W tym miejscu dosiałam. Trawka już kiełkuje. Na więcej nie starczyło mi ziemi. Rabata za żywopłotem czeka na nową ziemię. Kupiłam tu 200 cebul tulipanów
Ta choina miała być odmianą Jeddeloh. Wydaje mi się, że to zwykłą duża choina. Jak ziemia przyjedzie przesadzę ją do mojego choinowego szpalera. W tle hortki moje ukochane.
Z rabaty pod oknem, na której jeszcze rośnie zabiorę również hosty i wysieję łubin.
To plan na najbliższe dni.
Rzut okiem na żywopłociki.
Klonik dostał towarzystwo w postaci cisa Davida podsadzonego żuwarką Palace Purple.

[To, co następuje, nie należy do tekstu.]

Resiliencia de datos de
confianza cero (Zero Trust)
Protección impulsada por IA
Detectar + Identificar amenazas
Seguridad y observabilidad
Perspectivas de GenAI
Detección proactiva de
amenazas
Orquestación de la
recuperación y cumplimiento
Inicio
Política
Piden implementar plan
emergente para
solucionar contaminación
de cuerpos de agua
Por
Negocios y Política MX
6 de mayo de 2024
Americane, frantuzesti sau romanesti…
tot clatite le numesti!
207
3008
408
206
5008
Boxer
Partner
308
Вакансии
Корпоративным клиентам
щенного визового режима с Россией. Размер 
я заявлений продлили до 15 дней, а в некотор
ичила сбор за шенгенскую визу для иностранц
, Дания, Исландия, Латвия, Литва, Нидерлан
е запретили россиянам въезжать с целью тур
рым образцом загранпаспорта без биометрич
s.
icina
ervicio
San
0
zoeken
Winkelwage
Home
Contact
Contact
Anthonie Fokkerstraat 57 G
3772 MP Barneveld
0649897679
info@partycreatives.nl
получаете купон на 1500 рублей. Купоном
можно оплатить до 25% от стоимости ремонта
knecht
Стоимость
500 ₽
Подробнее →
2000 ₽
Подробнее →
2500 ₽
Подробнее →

I w tle różaneczniki przesadzone spod okna. Jeden został złamany przez wichurę i przy przesadzaniu niestety do dokończyłam. Aż żal patrzeć jak schnie. Wszystkie trzy to odmiana Calsap. Na szczęście są w szkółce, w której kupowałam.
Różaneczniki dostały szczepionkę mikoryzową do korzeni i mega doły z kwaśnym torfem, obornikiem i kwaśną ziemią. Mam nadzieję, że polubią nowe miejsce.